> Try it
Without any of the pictures, print every record below exactly.

── Provided records

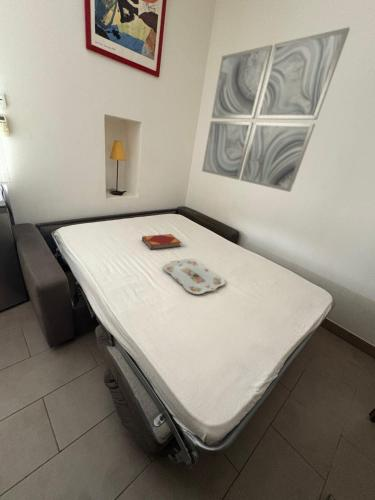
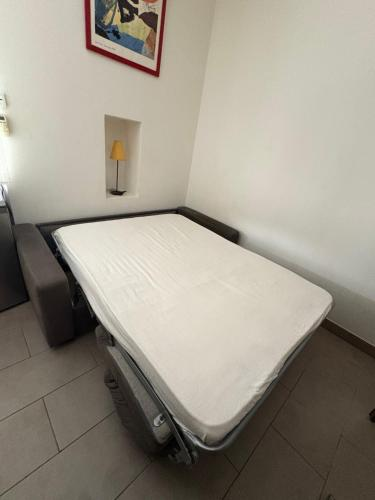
- wall art [201,26,351,193]
- hardback book [141,233,182,251]
- serving tray [162,258,226,295]
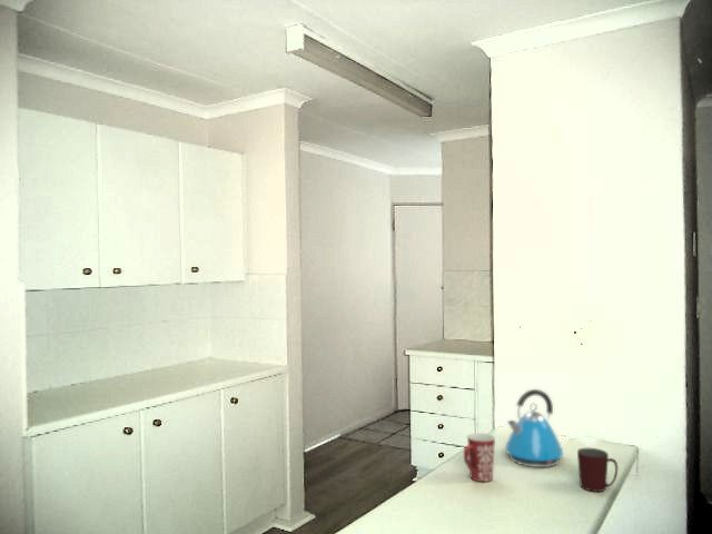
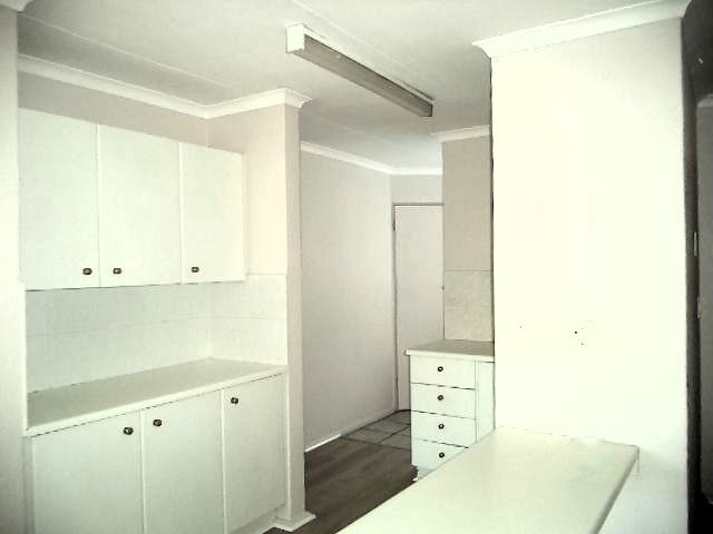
- mug [576,447,619,493]
- mug [463,432,496,483]
- kettle [504,388,564,468]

────

> Written answer
- wall art [201,26,351,193]
- hardback book [141,233,182,251]
- serving tray [162,258,226,295]
- mug [576,447,619,493]
- mug [463,432,496,483]
- kettle [504,388,564,468]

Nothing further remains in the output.